◆ **REQUIREMENT 1**
Say whether each statement below agrees with the thread on finding a t-shirt distributor, answering yes or no and quoting the words of the thread that decide it.
(a) The poster's factory handles every stage of production in house, from raw material to packaging.
(b) The shirts are packed in cardboard boxes.
(c) Rodney names tradeshows as one way to reach distributors.
◆ **REQUIREMENT 2**
Write out the thread on finding a t-shirt distributor between "Places like Magic" and "their buying process.", inclusive, swapping "buyer contacts" for "sales leads".

◆ **EXTRACT**
/---
# finding t-shirt distributor to distribute my brand



## TshirtEmpire (Oct 12, 2009)

hi fren,
Im from Malaysia and i hv small factory tat produce t-shirt c/w printing, all in house production from raw material to packaging. Now, i just started producing t-shirt with my own brand called TshirtEmpire. The t-shirt c/w printing n the design is tattoo concept which is freehand design by local artis and offically printed by TshirtEmpire. The tshirt material is F/comb cotton n using cylinder clear tube for t packaging. The problem is, how to market this t-shirt. And now i prefer to deal with t distributor and dont know how to deal with them. Please guys...help me!!!!


----------



## Rodney (Nov 3, 2004)

One way to reach distributors is by attending tradeshows where buyers visit. 

Places like Magic in Vegas or the ASR tradeshow in Las Vegas might be good places to exhibit to get buyer contacts.

One distributor I know of is New World Sales - Wholesale Licensed T-Shirt, Apparel, Collectibles Source - Clothing Retail Supplier - You may want to try to contact them to see if they can give you information on their buying process.


----------



## TshirtEmpire (Oct 12, 2009)

Thanks rodney, i will try to deal with them! Appreciate it bro!


----------
\---
◆ **STORED DATA**
/---
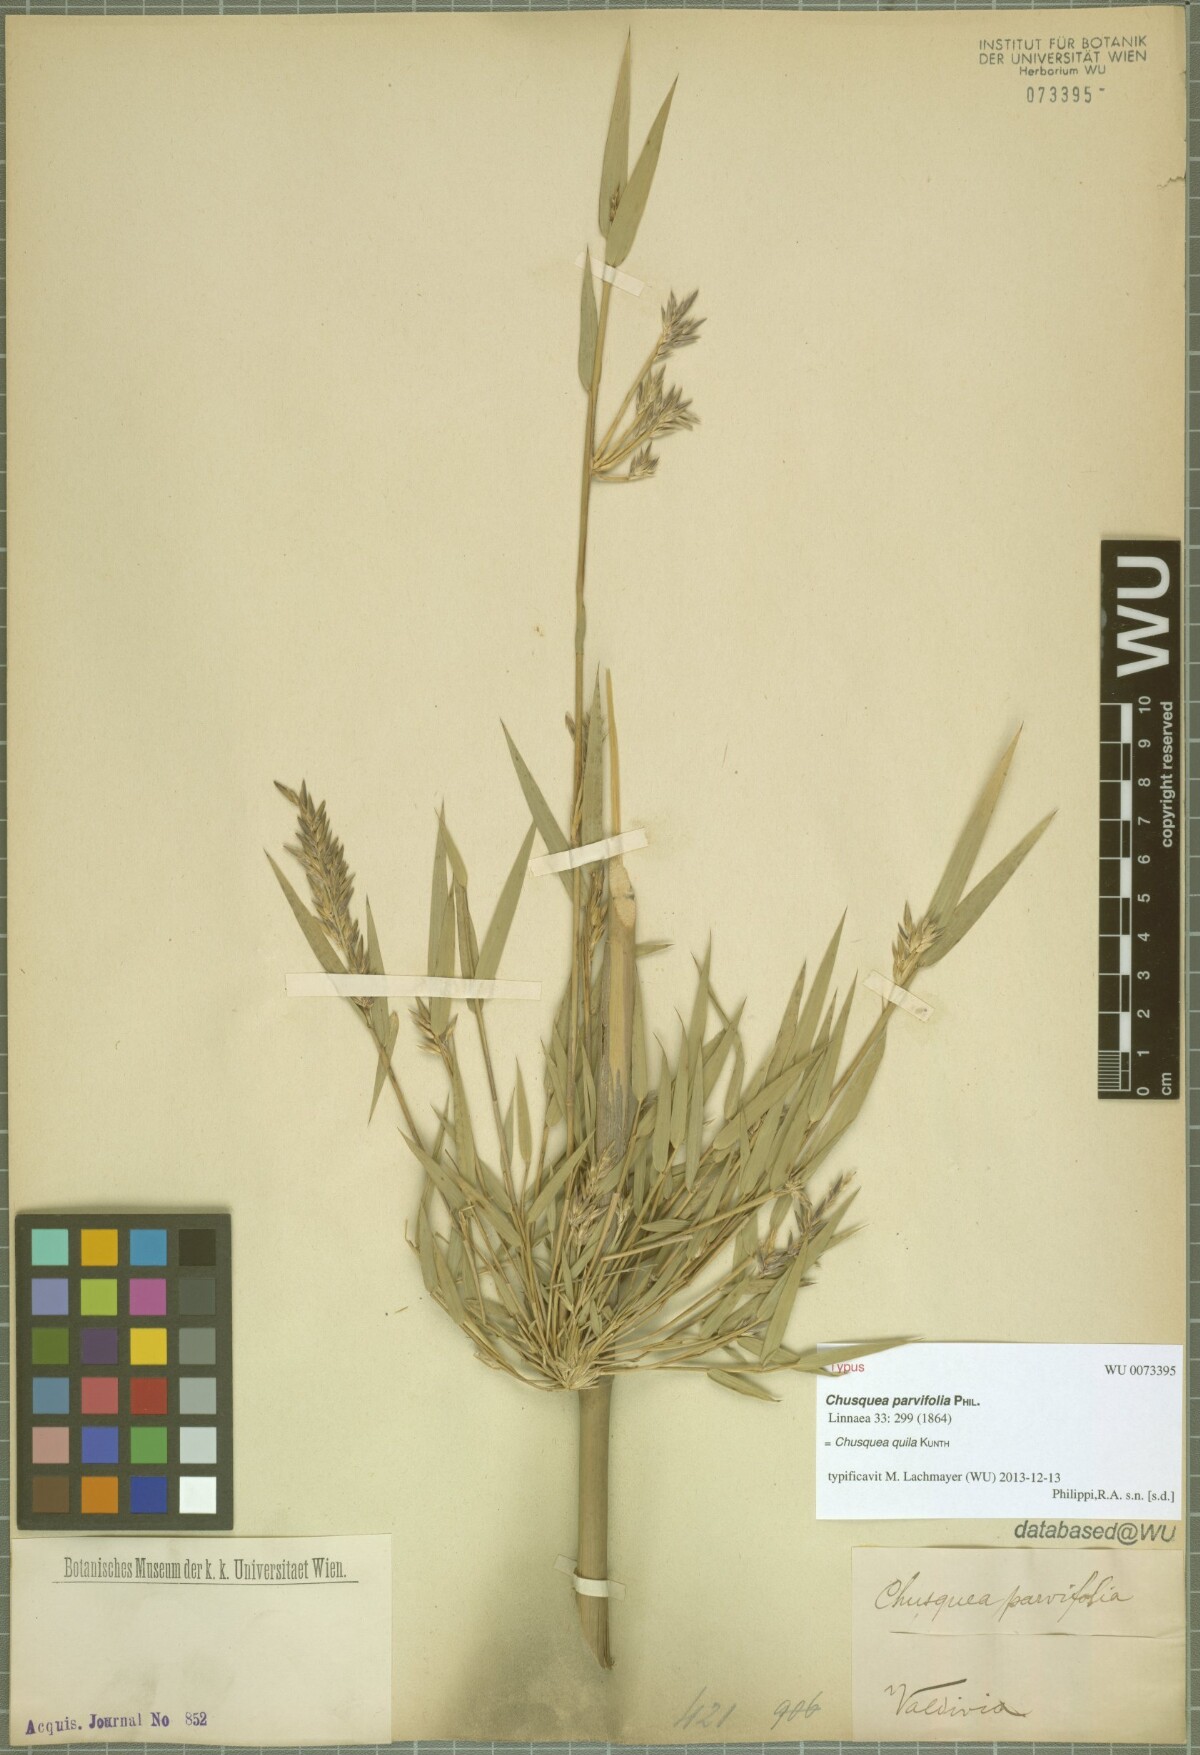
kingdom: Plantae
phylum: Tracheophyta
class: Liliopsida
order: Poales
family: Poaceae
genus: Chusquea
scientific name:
\---
◆ **EXERCISE ANSWER 1**
(a) Yes: "all in house production from raw material to packaging"
(b) No: "using cylinder clear tube for t packaging"
(c) Yes: "One way to reach distributors is by attending tradeshows where buyers visit."

◆ **EXERCISE ANSWER 2**
Places like Magic in Vegas or the ASR tradeshow in Las Vegas might be good places to exhibit to get sales leads.

One distributor I know of is New World Sales - Wholesale Licensed T-Shirt, Apparel, Collectibles Source - Clothing Retail Supplier - You may want to try to contact them to see if they can give you information on their buying process.